Borstvoeding

Het KOALA-onderzoek toonde dat borstvoeding een zwakke bescherming bood tegen eczeem en een sterke bescherming tegen wheezeklachten. Er was geen effect op allergische sensibilisatie. Anders dan verwacht ging late introductie van melk en bijvoeding niet gepaard met minder eczeem en allergie, eerder méér. De resultaten suggereren dat beginnen met bijvoeden tijdens de borstvoedingsperiode het kind helpt bij het wennen van aan nieuwe voedingsmiddelen, en daarmee tegengaat dat voedselallergie ontstaat.

De samenstelling van de moedermelk werd bekeken van ruim 300 moeders die een beetje moedermelk afstonden voor onderzoek. Daarin werden de gehaltes bepaald van bepaalde immuunstoffen en van vetzuren. Het gehalte van oplosbare CD14 (sCD14) in moedermelk verschilde enigszins tussen moeders met en zonder atopische aanleg. We vonden hiervoor echter geen genetische basis, en de bescherming van borstvoeding voor atopie bij het kind was onafhankelijk van sCD14 of andere immuunfactoren (TGF-beta-1, IL-12).
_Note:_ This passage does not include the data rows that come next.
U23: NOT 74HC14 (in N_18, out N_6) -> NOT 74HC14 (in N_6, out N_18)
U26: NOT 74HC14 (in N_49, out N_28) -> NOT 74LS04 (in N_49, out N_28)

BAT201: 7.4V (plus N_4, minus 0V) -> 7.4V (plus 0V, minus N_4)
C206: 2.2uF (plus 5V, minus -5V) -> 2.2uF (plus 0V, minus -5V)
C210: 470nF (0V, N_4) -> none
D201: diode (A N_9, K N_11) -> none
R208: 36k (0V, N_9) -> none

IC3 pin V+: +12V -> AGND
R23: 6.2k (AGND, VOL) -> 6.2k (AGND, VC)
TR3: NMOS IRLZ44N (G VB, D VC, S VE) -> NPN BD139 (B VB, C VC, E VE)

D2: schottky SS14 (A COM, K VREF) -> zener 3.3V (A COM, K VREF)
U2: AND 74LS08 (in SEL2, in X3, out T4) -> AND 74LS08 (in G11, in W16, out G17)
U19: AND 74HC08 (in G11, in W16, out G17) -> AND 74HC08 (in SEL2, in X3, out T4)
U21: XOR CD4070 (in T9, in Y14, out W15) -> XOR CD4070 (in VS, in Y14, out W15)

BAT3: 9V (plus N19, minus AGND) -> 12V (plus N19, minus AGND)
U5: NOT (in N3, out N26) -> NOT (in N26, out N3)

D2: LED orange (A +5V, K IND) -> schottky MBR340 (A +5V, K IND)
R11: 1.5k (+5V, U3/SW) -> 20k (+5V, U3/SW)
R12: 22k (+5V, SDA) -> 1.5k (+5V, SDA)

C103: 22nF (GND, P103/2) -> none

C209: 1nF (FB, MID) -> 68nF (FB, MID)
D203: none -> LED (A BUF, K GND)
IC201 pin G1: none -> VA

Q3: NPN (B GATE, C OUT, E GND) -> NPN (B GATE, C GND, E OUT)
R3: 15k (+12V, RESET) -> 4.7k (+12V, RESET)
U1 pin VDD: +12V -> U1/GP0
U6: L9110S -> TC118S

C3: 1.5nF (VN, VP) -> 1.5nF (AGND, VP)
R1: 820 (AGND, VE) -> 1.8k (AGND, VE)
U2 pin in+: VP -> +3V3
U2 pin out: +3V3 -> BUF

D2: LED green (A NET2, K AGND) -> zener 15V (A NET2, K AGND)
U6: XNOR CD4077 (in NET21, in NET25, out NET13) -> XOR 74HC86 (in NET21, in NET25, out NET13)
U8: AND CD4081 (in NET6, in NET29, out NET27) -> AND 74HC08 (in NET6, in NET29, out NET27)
Vetzuren bleken een grotere invloed te hebben op de kans op eczeem en allergische gevoeligheid. Er lijkt dus vooral gezondheidswinst te behalen door het verbeteren van de essentiële vetzuurstatus van alle zwangeren en zogende moeders. We vonden dat de vetzuurstatus zowel afhangt van de genetische constitutie van de moeder (variaties in de FADS genen), als van de voeding (met name de inname van vis en zuivel).

Borstvoeding had een duidelijk gunstige invloed op de samenstelling van de darmflora, waaronder minder kolonisatie met de E coli bacterie, en Clostridium difficile, een bacterie die vooral veel voorkomt bij kinderen die in het ziekenhuis zijn geboren. We vonden dat antibioticagebruik door het kind, maar ook door de moeder tijdens de borstvoeding, gepaard ging met een hoger risico op wheezeklachten bij het kind. Deze resultaten werpen nieuw licht op de plaats van darmflora bij de bescherming van borstvoeding tegen atopische aandoeningen. Borstvoeding beschermde ook tegen infectie met rotavirus (een belangrijke verwekker van diarree bij zuigelingen).

In de bewaarde moedermelkmonsters kunnen nog stoffen worden bepaald met moderne technieken die ten tijde van de afname van de monsters niet beschikbaar waren. Een voorbeeld zijn complexe suikers (oligosacchariden) waarvan momenteel wordt bekeken welke invloed ze hebben op de darmmicrobiota en gezondheid van het kind.